## WHAT YOU WILL DO
Gather every line of the records below that contains the string "State".

## INFORMATION PROVIDED
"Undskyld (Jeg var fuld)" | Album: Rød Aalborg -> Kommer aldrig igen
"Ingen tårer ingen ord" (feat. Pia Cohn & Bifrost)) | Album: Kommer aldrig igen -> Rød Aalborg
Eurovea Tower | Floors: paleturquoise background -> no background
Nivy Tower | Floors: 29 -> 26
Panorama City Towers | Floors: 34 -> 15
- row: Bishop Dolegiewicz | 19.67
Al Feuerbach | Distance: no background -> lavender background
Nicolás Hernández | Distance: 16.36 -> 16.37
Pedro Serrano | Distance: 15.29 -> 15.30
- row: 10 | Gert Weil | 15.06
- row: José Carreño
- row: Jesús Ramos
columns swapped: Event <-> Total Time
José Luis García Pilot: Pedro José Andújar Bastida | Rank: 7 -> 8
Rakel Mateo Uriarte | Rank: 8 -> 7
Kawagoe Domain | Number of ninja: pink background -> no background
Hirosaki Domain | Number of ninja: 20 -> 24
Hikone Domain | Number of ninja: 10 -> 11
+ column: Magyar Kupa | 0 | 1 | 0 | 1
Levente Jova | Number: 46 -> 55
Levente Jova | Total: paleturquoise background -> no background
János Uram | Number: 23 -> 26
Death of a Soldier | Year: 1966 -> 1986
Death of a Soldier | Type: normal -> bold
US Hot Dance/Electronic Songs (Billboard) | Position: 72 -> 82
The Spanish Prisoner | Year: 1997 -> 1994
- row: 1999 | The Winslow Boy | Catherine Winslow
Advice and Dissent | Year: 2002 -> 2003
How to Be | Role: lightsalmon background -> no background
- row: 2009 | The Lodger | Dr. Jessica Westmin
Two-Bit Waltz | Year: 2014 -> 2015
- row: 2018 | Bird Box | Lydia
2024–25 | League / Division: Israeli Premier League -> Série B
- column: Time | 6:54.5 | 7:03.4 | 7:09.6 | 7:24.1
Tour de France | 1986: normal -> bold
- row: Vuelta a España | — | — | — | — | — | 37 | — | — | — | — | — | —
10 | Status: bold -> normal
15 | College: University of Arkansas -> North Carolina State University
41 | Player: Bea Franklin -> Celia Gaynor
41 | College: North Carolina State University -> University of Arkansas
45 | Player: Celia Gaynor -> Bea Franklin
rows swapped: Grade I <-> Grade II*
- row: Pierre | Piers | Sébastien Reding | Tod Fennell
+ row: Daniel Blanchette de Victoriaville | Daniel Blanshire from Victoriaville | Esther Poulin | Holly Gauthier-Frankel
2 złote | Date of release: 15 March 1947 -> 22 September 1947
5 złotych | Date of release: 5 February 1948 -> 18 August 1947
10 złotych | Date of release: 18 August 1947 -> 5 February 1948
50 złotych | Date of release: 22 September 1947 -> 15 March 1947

## COMPLETED TASK
15 | College: University of Arkansas -> North Carolina State University
41 | College: North Carolina State University -> University of Arkansas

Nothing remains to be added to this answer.